The answer must be the full listing, word for word, with no pictures in it.

─── Data to process ───

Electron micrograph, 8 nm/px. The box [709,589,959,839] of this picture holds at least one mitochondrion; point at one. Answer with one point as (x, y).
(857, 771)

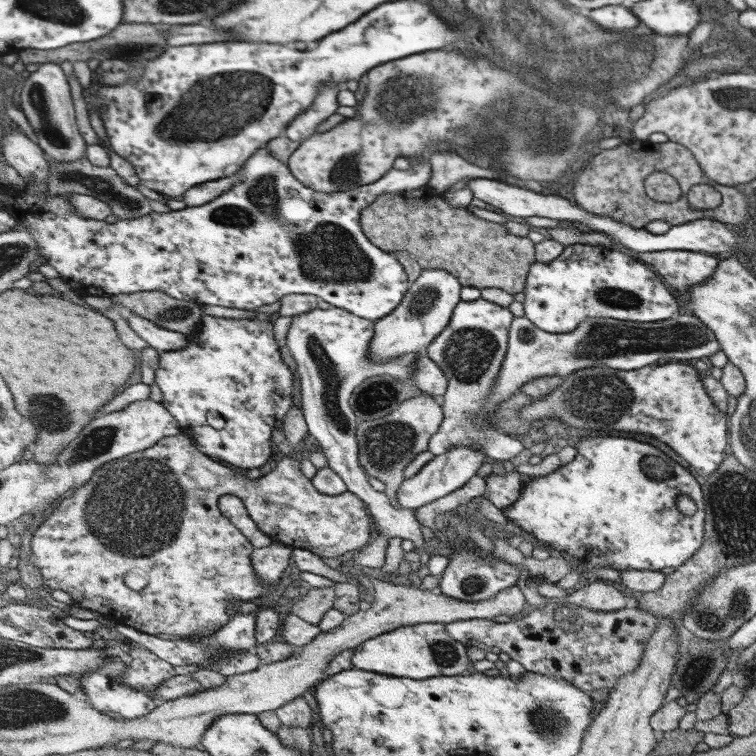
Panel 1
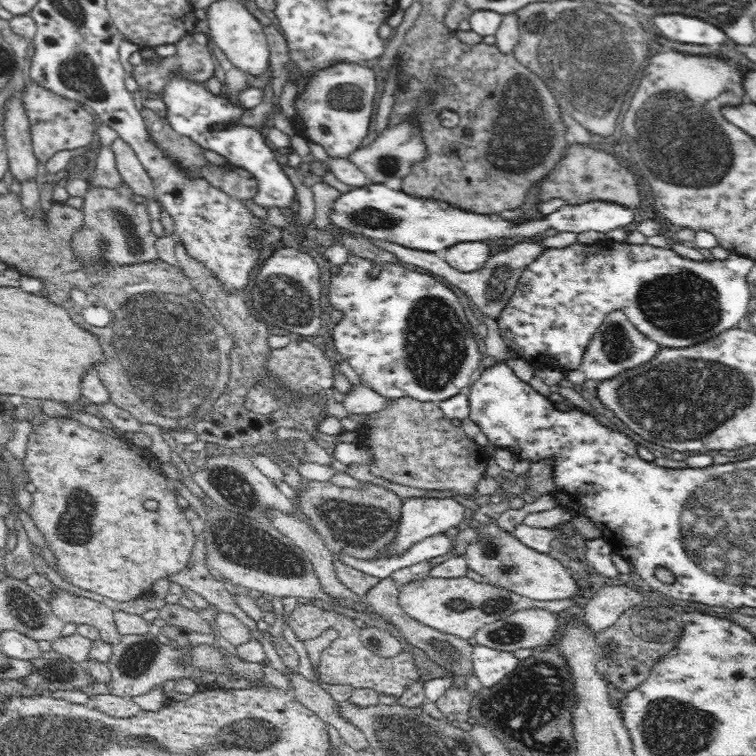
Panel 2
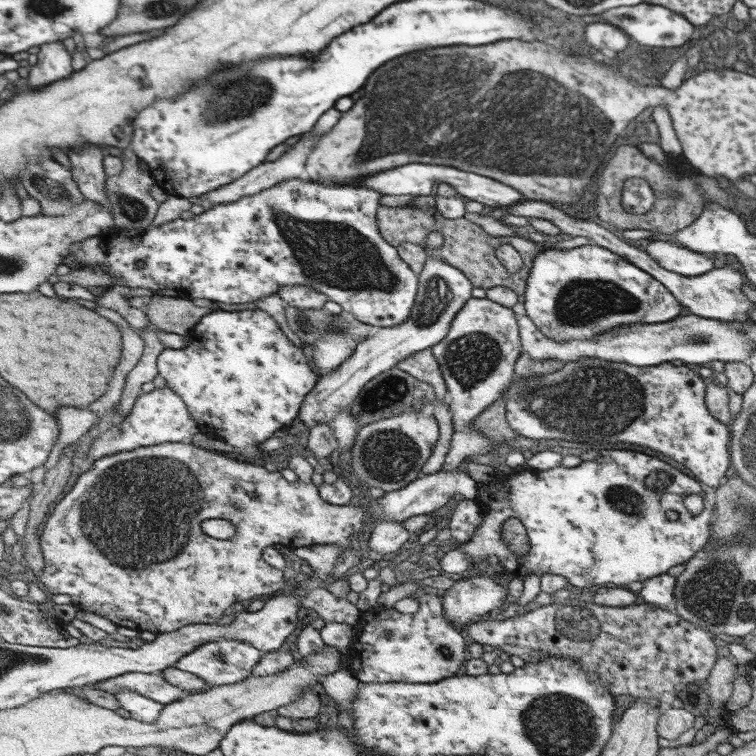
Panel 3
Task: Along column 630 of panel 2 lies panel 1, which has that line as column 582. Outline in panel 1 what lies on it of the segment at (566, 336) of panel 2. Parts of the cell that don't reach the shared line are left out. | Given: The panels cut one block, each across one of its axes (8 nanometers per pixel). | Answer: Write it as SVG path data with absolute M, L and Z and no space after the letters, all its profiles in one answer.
M581 242L579 244L566 246L562 254L559 254L558 258L555 258L552 262L535 262L533 268L530 269L530 274L526 281L525 300L523 302L524 316L529 318L530 322L533 322L537 327L545 331L551 331L554 334L572 332L572 330L577 329L578 325L581 325L587 318L614 318L620 321L632 322L660 322L674 317L674 314L678 312L678 300L676 300L676 298L670 294L670 290L662 284L662 278L660 278L660 276L656 276L646 264L636 262L636 260L630 260L626 254L620 254L620 252L608 252L608 254L604 254L602 248L601 246L588 246Z

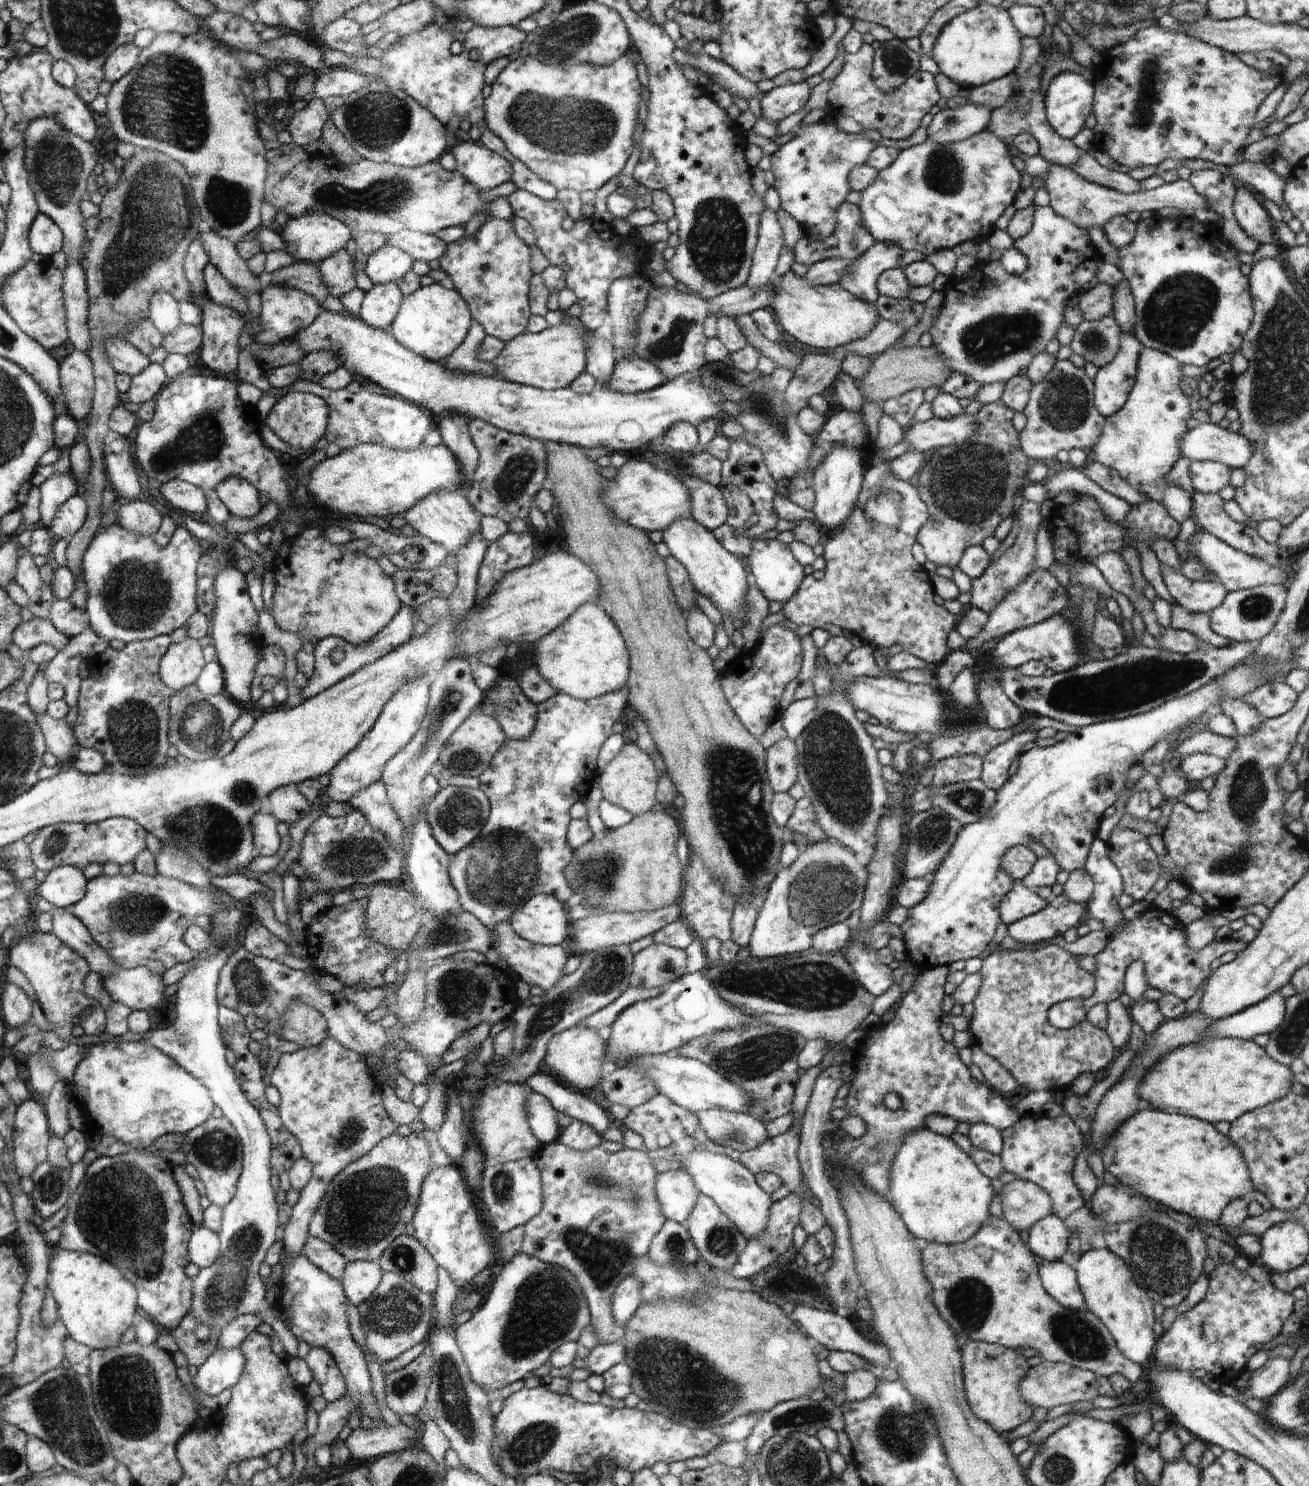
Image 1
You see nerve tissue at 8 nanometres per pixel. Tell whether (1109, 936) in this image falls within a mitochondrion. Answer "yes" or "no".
no

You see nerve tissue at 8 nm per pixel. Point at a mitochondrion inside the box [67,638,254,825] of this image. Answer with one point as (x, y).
(133, 729)

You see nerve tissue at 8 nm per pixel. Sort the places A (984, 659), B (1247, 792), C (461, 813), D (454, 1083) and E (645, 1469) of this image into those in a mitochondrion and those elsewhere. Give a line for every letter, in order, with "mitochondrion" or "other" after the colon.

───

_Expected output_:
Electron micrograph, 8 nm/px. The box [709,589,959,839] of this picture holds at least one mitochondrion; point at one. Answer with one point as (x, y).
(857, 771)

Panel 1
Panel 2
Panel 3
Task: Along column 630 of panel 2 lies panel 1, which has that line as column 582. Outline in panel 1 what lies on it of the segment at (566, 336) of panel 2. Parts of the cell that don't reach the shared line are left out. | Given: The panels cut one block, each across one of its axes (8 nanometers per pixel). | Answer: Write it as SVG path data with absolute M, L and Z and no space after the letters, all its profiles in one answer.
M581 242L579 244L566 246L562 254L559 254L558 258L555 258L552 262L535 262L533 268L530 269L530 274L526 281L525 300L523 302L524 316L529 318L530 322L533 322L537 327L545 331L551 331L554 334L572 332L572 330L577 329L578 325L581 325L587 318L614 318L620 321L632 322L660 322L674 317L674 314L678 312L678 300L676 300L676 298L670 294L670 290L662 284L662 278L660 278L660 276L656 276L646 264L636 262L636 260L630 260L626 254L620 254L620 252L608 252L608 254L604 254L602 248L601 246L588 246Z

Image 1
You see nerve tissue at 8 nanometres per pixel. Tell whether (1109, 936) in this image falls within a mitochondrion. Answer "yes" or "no".
no

You see nerve tissue at 8 nm per pixel. Point at a mitochondrion inside the box [67,638,254,825] of this image. Answer with one point as (x, y).
(133, 729)

You see nerve tissue at 8 nm per pixel. Sort the places A (984, 659), B (1247, 792), C (461, 813), D (454, 1083) and E (645, 1469) of this image into those in a mitochondrion and those elsewhere. Give a line for every letter, in order, with "mitochondrion" or "other" after the colon.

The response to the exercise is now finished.